The authors acknowledge some limitations in this study. The specimens were dissected free of all soft tissue attachments, so the angle used for the tibial guide was very consistent. However, this situation was different than in vivo given the slight angular alterations needed to insert the guide through the portals and onto the desired spot on the tibial plateau; however, this method was chosen to standardize the tunnel reaming. In this study, the tibial tunnels were also reamed in the anterior portion of the ACL footprint, as discussed previously, although the guide pin was placed in the calculated centre of the ACL footprint. However, the authors believe that this finding represents a true risk of ACL reconstruction tibial tunnel reaming, especially when using an acorn reamer, and proposes that future studies investigate whether this anterior displacement occurs in vivo.
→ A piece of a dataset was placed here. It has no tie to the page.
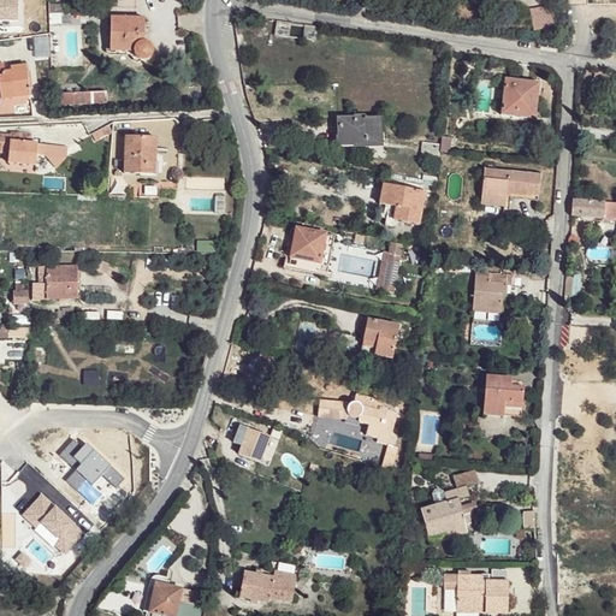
[(0,0),(0,19),(18,21),(17,0),(0,0)]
In this study, clinical relevance was related to the finding that even when the tunnels were attempted to be reamed in the centre of the ACL footprint, meniscal damage frequently occurred. With the close proximity of the anterior meniscal roots to the ACL footprint and the inherent difficulty of reaming tibial tunnels directly in the centre of the ACL footprint during surgery, it is theorized that an iatrogenic mechanism of injury may be a potential risk to the anterior meniscal roots. Even though anterior root avulsion may be a rare injury post-ACL reconstruction, it is possible that disrupting the anterior root could have deleterious consequences similar to posterior root avulsions. This study utilized a coordinate measuring device to place the tibial guide pin in the exact centre of the ACL footprint and still reported frequent meniscal damage and anterior movement of the ACL reconstruction tunnels, which shows that there is very little room for error for placement of the ACL tunnel. The authors propose that future studies investigate the effect of nonanatomic ACL reconstruction tunnel reaming on the incidence of iatrogenic anterior meniscus root injury.

Conclusions

This study demonstrates that even with a guide pin positioned in the calculated anatomic centre of the ACL footprint, the attachments of the anterior meniscal roots can be damaged. In addition, this study illustrated that even when ACL reconstruction tibial tunnels are reamed according to a guide pin placed at the calculated centre of the ACL, the centre of the tibial tunnels may move anteriorly and closer to the anterior meniscal roots. Caution should be exercised clinically to avoid iatrogenic injury to both anterior meniscal roots while reaming tibial tunnels during ACL reconstructions.